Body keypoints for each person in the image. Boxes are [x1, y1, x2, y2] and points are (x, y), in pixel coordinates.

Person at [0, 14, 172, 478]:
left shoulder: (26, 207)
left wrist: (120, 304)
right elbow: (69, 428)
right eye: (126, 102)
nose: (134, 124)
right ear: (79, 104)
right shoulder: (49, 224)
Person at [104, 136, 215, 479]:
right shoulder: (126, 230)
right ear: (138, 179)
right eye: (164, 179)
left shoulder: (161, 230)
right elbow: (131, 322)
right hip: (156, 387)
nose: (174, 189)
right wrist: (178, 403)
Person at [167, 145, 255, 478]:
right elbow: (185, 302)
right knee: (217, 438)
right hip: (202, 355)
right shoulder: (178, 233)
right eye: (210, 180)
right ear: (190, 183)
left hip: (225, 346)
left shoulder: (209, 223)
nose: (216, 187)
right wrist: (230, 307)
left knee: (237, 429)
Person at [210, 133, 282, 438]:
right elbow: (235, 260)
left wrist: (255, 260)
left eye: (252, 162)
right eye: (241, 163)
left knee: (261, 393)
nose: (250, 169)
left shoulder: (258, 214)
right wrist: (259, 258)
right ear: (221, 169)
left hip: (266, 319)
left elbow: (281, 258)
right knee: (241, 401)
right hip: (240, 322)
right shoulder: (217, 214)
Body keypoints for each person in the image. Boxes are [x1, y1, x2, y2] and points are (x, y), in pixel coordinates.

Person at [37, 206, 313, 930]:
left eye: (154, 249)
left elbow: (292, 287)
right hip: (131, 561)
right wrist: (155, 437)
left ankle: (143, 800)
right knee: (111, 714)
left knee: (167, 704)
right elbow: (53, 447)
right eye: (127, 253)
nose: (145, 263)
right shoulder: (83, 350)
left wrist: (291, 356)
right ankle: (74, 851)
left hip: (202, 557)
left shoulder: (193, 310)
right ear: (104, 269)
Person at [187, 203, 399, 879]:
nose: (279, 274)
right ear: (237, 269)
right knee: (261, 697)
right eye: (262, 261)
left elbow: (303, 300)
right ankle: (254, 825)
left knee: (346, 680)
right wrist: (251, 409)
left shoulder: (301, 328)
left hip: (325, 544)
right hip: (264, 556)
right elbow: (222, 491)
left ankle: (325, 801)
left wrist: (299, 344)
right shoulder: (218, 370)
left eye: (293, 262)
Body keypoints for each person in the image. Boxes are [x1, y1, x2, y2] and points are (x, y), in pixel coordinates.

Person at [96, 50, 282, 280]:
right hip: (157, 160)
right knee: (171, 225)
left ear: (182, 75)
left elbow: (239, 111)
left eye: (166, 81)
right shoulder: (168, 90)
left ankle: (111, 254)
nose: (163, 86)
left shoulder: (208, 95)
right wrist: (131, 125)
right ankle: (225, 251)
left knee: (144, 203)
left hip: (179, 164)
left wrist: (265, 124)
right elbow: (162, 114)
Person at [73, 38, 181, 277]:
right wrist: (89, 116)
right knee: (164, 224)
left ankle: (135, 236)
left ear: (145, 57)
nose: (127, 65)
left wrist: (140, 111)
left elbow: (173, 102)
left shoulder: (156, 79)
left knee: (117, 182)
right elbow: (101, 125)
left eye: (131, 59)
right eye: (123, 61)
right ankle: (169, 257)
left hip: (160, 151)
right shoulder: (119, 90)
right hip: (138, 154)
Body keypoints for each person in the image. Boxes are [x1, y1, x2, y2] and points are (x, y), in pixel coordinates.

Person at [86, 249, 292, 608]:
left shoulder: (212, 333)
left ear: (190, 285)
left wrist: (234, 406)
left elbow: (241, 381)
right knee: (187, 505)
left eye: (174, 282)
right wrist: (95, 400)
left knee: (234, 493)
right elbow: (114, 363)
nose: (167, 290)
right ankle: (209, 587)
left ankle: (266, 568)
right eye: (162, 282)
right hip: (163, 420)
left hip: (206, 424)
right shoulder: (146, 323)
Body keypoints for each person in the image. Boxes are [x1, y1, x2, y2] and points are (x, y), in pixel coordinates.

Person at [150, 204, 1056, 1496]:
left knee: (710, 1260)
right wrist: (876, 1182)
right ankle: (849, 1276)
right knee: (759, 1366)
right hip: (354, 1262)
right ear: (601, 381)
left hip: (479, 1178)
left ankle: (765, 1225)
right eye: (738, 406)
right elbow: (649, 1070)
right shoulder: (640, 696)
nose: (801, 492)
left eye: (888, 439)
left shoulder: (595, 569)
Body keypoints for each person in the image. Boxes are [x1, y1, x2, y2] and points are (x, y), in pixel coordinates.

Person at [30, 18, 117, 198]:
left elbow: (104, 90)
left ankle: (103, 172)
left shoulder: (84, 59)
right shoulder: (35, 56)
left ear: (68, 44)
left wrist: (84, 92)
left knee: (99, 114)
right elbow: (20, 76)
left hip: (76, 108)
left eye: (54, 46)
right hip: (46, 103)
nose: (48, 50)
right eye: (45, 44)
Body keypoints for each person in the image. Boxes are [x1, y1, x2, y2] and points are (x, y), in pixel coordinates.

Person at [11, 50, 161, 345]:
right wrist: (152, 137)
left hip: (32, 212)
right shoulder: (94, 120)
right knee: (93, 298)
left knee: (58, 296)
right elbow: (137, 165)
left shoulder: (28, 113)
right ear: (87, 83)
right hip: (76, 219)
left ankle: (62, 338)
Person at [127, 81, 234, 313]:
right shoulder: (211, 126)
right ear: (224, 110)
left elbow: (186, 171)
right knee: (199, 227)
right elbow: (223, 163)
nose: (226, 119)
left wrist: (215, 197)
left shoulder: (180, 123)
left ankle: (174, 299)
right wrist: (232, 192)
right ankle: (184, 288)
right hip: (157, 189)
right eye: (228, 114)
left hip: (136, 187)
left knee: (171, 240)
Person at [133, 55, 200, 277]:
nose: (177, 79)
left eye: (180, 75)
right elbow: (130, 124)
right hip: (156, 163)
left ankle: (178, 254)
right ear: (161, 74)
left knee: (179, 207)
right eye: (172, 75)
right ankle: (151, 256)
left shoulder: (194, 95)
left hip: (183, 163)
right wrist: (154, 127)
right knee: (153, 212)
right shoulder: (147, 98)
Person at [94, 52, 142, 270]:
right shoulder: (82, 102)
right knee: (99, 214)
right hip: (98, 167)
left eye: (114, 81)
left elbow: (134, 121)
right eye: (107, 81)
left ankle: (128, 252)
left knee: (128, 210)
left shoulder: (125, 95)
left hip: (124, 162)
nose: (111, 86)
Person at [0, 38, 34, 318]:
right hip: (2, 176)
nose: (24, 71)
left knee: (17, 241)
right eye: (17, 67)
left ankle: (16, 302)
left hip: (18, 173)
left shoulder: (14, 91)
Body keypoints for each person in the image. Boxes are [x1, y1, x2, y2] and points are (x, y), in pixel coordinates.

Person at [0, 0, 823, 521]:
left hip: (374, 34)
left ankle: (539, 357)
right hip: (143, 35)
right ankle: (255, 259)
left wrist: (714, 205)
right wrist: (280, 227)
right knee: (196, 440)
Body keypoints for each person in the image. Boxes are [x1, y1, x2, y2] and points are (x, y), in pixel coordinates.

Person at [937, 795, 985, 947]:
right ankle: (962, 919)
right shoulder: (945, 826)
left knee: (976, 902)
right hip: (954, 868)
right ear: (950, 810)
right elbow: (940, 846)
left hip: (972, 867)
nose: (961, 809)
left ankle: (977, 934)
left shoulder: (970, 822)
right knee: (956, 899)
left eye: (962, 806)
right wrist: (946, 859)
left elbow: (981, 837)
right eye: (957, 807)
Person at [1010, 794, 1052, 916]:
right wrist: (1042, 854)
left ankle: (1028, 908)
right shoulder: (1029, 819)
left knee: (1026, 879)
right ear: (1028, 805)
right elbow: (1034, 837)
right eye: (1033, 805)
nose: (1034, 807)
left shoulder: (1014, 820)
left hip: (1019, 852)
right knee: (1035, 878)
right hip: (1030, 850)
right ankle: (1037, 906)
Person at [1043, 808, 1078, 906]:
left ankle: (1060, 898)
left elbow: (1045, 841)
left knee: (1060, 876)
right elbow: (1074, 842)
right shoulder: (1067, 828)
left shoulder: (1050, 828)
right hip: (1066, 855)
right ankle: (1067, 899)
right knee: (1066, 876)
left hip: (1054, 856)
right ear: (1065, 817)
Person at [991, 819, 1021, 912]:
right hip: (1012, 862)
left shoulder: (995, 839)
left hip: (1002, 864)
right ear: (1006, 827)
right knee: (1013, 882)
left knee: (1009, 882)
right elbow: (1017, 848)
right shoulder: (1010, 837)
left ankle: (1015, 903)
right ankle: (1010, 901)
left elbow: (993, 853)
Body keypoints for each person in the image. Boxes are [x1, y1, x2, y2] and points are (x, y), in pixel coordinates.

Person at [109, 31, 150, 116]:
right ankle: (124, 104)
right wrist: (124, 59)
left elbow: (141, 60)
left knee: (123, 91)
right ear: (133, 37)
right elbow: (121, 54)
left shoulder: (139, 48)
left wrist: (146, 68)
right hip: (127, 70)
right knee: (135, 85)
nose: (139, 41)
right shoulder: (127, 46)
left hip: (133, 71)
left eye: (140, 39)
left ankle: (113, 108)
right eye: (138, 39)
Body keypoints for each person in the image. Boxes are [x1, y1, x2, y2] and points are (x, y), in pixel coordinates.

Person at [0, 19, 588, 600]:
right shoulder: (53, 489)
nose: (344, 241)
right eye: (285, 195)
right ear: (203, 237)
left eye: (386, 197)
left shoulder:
___
Task details:
Copy the lines above exactly. Start with the line containing "right elbow: (114, 363)", end with the line containing "left shoulder: (595, 569)", and include both.

Response:
right elbow: (114, 363)
nose: (167, 290)
right ankle: (209, 587)
left ankle: (266, 568)
right eye: (162, 282)
right hip: (163, 420)
left hip: (206, 424)
right shoulder: (146, 323)
Body keypoints for each person in the image. Boxes are [x1, y1, x2, y2] and points are (x, y), in pixel coordinates.

Person at [150, 204, 1056, 1496]:
left knee: (710, 1260)
right wrist: (876, 1182)
right ankle: (849, 1276)
right knee: (759, 1366)
right hip: (354, 1262)
right ear: (601, 381)
left hip: (479, 1178)
left ankle: (765, 1225)
right eye: (738, 406)
right elbow: (649, 1070)
right shoulder: (640, 696)
nose: (801, 492)
left eye: (888, 439)
left shoulder: (595, 569)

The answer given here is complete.